Photo of Daniel Olson

Promoted to Associate Professor
School of Languages and Cultures

olson42@purdue.edu

Daniel Olson received his Ph.D. and master’s in Hispanic linguistics from the University of Texas at Austin, and a bachelor’s in international studies from the University of Dayton. He works within the fields of phonetics and psycholinguistics, with a focus on bilingual populations.

A faculty member in the School of Languages and Cultures since 2012, Olson’s research investigates the outcomes of language switching, as well as the underlying mechanisms that govern language separation and selection. Among his research interests are phonetics and phonology; prosody, intonation, and suprasegmental phonetics; psycholinguistics; second language acquisition of phonetics and prosody; and bilingualism, language contact, code switching, and language switching.

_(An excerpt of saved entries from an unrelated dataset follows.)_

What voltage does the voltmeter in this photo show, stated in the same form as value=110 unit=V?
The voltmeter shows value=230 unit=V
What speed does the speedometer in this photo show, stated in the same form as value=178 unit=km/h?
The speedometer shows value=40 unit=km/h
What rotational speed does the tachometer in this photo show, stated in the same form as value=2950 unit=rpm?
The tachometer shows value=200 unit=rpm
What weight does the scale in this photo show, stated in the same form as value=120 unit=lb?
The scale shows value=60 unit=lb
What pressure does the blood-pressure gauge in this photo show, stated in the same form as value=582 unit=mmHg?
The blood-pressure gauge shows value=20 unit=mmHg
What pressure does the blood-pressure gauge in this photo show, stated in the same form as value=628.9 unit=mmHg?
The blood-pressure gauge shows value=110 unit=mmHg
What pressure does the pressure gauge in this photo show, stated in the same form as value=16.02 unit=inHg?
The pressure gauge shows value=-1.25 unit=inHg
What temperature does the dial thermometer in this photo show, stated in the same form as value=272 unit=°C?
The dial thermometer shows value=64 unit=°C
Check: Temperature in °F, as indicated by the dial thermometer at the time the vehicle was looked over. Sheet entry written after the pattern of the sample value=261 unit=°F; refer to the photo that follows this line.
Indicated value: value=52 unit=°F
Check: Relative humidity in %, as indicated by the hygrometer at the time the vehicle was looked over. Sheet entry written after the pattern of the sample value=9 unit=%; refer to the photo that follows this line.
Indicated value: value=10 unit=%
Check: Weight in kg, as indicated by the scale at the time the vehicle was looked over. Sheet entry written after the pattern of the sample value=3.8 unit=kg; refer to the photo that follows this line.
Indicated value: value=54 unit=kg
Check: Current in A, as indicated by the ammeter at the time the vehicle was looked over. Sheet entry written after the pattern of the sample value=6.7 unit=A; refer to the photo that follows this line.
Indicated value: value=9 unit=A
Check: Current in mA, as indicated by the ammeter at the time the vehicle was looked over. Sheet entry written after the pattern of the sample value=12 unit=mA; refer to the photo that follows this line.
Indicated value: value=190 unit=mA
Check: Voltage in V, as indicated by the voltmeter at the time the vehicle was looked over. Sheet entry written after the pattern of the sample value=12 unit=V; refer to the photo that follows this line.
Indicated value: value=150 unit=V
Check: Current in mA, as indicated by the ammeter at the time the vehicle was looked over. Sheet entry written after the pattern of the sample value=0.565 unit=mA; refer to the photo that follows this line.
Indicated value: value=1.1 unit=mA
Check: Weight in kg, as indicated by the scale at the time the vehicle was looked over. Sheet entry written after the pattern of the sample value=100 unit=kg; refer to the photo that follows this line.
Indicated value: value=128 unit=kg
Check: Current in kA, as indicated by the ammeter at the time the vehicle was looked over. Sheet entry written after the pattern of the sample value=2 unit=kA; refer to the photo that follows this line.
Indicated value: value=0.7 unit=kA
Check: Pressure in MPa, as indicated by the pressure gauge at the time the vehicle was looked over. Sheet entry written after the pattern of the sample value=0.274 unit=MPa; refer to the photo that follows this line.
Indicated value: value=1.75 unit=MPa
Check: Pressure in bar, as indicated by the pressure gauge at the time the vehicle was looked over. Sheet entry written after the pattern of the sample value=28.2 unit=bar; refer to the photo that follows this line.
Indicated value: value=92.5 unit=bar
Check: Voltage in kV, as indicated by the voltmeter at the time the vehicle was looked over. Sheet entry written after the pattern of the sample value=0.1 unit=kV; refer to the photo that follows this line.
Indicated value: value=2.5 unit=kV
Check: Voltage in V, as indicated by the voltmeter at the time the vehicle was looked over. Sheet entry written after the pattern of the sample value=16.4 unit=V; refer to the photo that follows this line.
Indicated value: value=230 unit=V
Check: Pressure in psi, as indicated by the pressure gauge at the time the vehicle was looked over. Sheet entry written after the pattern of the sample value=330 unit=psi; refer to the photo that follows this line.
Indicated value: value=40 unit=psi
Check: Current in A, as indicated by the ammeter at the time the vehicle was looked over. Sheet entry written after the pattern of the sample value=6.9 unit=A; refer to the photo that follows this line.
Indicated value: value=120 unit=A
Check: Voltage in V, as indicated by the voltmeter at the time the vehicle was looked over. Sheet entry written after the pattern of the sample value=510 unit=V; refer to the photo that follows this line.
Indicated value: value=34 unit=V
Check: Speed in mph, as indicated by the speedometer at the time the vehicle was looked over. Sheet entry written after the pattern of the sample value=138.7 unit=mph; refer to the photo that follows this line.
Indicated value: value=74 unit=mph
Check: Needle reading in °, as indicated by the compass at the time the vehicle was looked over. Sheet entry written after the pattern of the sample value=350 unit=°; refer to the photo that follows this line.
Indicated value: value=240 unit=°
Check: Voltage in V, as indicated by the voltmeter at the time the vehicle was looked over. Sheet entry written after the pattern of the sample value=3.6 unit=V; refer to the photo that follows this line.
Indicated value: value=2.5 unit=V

In addition to his numerous articles and chapters published in academic journals, Olson co-edited Inquiries in Hispanic Linguistics: From Theory to Empirical Evidence (John Benjamins, 2016) with two fellow Purdue faculty members, professor Alejandro Cuza and associate professor Lori Czerwionka.

A spring 2018 fellow with the Center for Undergraduate Instructional Excellence, Olson has twice received research grants from the Purdue Research Foundation (2015-16 and 2017-18) and served as a co-PI within a group of faculty members who received an Enhancing Research in the Humanities grant in 2013-14.